In the context of a stim-free pre workout, Dr. Jekyll Pre-Workout is a really decent brand. It has the makings of a high quality pre workout formula, except just not as potent. One of the many things that holds it back is the lack of branded ingredients and the use of plain forms.
In supplements, the more potent or pure an ingredient is, the more benefits it can give. Generic forms are low quality and tend to need more dosage for peak function.
Dr. Jekyll Pre-Workout: pros and cons
- Synergy: The researchers made sure to add ingredients that work well together.
- Stim-free: Good news for those who don’t like caffeine or have a separate caffeine source.
- Great value: It’s not cheap, but for what it can do, we think it’s priced pretty great.
- Nootro power: Many pre workouts don’t really like nootropics, so it’s always refreshing to see a formula that at least focuses on them.
- Generic stuff: Most of the ingredients are in their plain, low potency forms.
- Weak thermo: They can declare fat burning, but it’s not potent.
- Extra ingredients: That’s a lot of artificial stuff.
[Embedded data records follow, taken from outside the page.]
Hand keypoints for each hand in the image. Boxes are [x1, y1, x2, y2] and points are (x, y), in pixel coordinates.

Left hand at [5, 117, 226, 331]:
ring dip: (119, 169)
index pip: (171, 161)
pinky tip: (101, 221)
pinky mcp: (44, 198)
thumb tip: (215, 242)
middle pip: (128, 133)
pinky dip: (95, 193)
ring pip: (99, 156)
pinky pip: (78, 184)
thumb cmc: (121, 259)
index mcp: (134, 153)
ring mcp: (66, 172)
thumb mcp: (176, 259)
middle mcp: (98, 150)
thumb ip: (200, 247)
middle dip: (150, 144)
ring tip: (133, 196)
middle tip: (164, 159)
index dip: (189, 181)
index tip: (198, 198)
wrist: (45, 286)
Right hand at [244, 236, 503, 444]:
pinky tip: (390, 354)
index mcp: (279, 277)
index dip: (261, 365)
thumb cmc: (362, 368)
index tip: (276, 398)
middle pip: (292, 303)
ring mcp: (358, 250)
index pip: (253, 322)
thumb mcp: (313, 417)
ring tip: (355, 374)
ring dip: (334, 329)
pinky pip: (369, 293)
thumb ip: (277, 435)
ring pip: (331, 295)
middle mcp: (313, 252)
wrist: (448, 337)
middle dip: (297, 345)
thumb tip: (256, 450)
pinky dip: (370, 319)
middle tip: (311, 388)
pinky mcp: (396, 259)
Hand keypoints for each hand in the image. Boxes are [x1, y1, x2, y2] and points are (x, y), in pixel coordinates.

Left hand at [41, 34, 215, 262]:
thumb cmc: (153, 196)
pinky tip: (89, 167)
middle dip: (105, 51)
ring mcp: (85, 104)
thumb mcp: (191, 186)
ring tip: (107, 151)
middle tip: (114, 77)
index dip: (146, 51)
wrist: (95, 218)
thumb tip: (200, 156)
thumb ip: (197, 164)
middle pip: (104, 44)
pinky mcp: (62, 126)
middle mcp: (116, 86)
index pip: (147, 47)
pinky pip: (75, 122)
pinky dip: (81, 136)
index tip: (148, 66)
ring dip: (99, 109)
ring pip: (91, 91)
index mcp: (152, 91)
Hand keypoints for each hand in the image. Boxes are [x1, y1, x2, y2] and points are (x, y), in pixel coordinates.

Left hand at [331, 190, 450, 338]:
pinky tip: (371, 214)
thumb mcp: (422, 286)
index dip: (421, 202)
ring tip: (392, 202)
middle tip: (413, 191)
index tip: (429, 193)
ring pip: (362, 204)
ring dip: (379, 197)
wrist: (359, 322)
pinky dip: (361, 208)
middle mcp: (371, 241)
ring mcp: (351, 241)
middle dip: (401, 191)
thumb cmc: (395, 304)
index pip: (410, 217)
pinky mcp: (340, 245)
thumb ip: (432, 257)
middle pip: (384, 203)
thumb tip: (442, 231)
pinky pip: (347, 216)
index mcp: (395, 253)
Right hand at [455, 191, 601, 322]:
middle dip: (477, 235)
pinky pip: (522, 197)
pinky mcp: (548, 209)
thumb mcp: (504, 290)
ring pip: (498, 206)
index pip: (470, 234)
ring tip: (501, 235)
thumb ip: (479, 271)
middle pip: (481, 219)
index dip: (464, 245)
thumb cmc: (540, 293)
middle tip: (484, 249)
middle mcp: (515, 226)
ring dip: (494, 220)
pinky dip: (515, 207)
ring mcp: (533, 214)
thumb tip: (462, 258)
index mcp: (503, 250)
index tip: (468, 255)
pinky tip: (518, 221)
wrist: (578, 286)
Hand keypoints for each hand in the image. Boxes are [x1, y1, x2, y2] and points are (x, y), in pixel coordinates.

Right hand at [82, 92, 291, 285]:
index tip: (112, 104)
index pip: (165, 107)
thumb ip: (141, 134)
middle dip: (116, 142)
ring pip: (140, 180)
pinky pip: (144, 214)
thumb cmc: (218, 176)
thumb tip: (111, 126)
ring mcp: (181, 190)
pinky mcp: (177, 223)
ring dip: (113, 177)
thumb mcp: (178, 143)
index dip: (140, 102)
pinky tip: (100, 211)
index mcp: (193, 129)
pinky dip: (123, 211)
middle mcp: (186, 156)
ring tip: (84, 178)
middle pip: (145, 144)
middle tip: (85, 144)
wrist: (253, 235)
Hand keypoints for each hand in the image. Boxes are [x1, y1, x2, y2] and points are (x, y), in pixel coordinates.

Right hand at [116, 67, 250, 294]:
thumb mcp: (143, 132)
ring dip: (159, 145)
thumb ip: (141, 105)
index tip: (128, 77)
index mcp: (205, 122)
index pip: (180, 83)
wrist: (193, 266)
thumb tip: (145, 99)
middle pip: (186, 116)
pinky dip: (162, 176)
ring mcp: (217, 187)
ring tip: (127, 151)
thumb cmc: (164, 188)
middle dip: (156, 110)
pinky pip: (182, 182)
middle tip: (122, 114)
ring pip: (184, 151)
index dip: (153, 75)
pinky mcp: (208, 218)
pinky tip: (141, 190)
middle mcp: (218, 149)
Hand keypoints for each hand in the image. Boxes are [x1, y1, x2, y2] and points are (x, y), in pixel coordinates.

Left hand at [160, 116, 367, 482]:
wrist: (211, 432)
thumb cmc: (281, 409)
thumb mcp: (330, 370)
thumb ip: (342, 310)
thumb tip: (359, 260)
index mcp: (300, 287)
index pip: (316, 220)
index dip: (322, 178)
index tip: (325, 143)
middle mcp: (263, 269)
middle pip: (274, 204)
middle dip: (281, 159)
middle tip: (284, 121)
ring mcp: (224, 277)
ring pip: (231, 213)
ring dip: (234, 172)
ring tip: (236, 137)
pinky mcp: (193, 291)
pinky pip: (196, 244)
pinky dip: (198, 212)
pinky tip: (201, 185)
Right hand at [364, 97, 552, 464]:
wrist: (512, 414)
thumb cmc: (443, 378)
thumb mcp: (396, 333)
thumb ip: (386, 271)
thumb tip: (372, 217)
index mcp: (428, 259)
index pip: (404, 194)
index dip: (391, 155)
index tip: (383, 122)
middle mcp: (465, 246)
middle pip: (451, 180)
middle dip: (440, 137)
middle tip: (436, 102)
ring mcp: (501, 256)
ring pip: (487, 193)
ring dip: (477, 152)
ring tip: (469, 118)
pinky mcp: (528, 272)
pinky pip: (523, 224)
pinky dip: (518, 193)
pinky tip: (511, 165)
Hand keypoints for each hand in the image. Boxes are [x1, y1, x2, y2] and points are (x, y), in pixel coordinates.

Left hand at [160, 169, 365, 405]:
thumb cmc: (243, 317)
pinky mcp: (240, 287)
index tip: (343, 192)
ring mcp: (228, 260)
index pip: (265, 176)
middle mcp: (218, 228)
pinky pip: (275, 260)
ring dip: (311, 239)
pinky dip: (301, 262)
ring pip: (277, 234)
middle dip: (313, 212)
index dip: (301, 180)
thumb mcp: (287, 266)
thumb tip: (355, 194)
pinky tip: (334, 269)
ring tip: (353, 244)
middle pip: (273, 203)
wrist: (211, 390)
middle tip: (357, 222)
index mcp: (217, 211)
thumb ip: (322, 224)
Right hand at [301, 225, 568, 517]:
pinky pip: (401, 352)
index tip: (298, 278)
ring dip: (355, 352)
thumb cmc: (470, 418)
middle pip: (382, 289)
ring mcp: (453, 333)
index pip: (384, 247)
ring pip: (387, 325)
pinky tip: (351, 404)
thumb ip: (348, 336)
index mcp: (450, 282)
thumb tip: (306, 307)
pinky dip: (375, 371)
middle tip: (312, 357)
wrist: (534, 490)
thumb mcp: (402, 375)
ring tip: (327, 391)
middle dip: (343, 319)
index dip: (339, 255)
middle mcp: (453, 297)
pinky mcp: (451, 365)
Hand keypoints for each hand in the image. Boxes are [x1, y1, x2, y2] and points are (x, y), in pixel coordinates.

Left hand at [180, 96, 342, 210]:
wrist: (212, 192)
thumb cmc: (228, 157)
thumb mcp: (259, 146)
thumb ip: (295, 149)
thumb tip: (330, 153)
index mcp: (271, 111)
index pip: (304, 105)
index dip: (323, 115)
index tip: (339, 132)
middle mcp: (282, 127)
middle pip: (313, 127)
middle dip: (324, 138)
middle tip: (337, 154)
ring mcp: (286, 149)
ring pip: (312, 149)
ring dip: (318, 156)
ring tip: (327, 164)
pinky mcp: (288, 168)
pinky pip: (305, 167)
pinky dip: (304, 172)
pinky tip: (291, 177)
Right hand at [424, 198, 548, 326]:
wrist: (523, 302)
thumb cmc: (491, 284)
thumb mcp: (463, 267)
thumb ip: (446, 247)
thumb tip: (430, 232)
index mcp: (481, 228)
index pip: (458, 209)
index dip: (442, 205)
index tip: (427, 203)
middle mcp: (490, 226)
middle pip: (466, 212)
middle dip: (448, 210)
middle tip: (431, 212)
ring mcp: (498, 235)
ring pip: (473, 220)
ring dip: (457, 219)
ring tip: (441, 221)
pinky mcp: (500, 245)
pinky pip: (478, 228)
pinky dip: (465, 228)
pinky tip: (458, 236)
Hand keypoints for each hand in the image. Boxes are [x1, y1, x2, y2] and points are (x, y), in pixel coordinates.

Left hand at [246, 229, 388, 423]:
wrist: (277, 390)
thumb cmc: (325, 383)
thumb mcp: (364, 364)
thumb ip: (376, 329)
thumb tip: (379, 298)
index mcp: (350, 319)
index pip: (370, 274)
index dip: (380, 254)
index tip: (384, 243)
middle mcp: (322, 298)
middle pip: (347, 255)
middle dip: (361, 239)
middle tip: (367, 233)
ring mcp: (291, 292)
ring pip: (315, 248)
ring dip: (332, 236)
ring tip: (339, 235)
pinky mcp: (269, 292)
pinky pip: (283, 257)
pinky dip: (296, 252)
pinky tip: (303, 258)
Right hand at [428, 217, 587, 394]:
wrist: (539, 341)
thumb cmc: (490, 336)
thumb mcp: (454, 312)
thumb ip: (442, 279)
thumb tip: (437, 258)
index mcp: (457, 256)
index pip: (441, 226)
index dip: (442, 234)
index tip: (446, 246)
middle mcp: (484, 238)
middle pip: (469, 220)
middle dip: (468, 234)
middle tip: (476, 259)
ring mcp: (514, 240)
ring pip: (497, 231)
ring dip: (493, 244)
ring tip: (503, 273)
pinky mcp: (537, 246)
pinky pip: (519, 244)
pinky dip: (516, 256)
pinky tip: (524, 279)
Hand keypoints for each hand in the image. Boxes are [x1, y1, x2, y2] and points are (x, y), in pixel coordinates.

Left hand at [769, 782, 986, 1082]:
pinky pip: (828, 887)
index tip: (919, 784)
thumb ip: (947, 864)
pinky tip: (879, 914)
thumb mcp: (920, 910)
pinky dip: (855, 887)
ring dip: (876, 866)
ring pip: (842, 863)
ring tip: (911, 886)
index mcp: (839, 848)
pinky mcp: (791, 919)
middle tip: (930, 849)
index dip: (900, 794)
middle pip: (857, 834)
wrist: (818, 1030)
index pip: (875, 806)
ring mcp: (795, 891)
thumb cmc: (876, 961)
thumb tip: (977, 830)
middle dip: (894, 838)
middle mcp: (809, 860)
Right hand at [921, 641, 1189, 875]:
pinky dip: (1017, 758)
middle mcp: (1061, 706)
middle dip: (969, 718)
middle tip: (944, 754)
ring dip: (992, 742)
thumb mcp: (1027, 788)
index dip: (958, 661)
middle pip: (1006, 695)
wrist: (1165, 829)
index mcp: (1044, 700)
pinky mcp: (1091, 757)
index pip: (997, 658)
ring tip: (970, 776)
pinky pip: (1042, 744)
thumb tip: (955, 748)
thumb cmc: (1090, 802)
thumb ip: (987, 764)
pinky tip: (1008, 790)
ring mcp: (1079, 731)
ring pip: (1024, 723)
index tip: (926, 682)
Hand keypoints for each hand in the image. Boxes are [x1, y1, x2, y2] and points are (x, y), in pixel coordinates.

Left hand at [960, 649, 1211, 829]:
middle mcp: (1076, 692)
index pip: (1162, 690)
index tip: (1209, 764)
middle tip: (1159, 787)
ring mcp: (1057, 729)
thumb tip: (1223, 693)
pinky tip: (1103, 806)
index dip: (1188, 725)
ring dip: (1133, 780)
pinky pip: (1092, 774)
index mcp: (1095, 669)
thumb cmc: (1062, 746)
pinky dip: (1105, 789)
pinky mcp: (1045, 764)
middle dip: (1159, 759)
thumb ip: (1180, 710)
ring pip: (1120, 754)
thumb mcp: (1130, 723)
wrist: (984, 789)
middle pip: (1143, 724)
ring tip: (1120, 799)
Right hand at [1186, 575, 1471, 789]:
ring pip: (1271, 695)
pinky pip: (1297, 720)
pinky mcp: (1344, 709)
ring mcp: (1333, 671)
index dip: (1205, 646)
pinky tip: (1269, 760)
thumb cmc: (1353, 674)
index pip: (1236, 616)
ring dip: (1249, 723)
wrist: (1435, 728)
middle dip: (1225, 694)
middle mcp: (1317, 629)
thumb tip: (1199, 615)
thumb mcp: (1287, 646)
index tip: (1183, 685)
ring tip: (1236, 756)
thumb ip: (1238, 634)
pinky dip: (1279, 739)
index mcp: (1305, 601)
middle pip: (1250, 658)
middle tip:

It might as well be a formula.
- 1 Can (30 servings): $34.99
- Available online and in retail stores
- Flavors: Blueberry Lemonade, Blue Razz Popsicle, Lollipop Punch, What-O-Melon
Dr. Jekyll Pre-Workout: Summary
Dr. Jekyll Pre-workout wants you to know that even if you hate caffeine, it doesn’t mean you’re no longer able to choose high quality pre workouts. We think with the formula Dr. Jekyll Pre-Workout shows us, non-stim users can still get their fair share of pre workout benefits especially with endurance and focus.
However, we do like to reiterate that Dr. Jekyll Pre-Workout is not exactly using max potency ingredients. The difference between a branded or high purity ingredient and a generic version is leagues apart.
Regardless of the absolute potency of the formula, Dr. Jekyll Pre-Workout is still a really good stim-free pre workout to recommend. Plus points if you’re also a fan of the story.